In my analysis textbook, the definition of a "complete" set is as follows: Let $S$ be an ordered field. Then $S$ is complete if $sup(A) \in S$ for every nonempty $A \subseteq S$ where $A$ is bounded above. It is left as an exercise to show the existence of greatest lower bounds. Here is my unfinished attempt (I want to show that $inf(A) = -sup(-A)$ as suggested by the book):
Suppose $S$ is complete, and $A \subseteq S$ is nonempty and bounded below.
Then $-A \subseteq S$ is also nonempty and bounded above.
So, $\exists c_0 \in S$ st $c_0 \geq x$$\forall x \in -A$ and $c_0 \leq c$ for all other upper bounds $c$
$c_0 \geq x$ for all $x \in -A$ implies $-c_0 \leq -x$ for all $-x \in A$.

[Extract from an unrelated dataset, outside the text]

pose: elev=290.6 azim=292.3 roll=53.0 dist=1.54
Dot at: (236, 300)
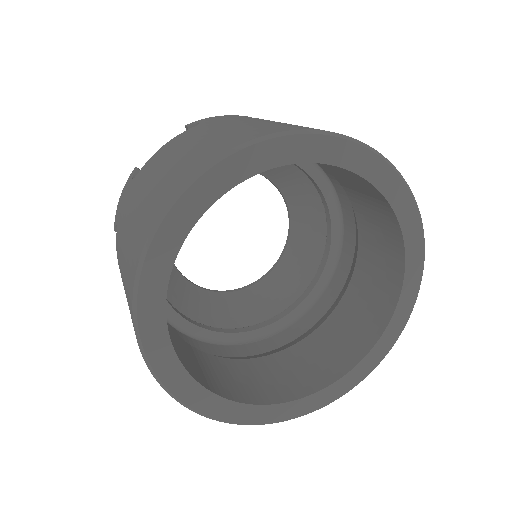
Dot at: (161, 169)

Hence, $c_0$ is a lower bound for $A$.
Now, if $c$ is an arbitrary upper bound for $-A$, $c \geq x$$\forall x \in -A$
So, $-c_0 \leq -x$$\forall -x \in A$.
Also, we knew from before that $c_0 \leq c$, so $-c_0 \geq -c$
This means $-c_0 = -sup(-A) = inf(A)$.
My issue is that I never was able to show that if every lower bound is of the form $-c$ where $c$ is an upper bound of A, so the logic from the 2nd to last line to the last line of the proof seems faulty. Also, my textbook has not yet stated that being bounded below implies the existence of $inf(A)$ so I can't start the proof with "let $α=inf(A)$ as was done in another post of a similar problem.
Thanks in advance!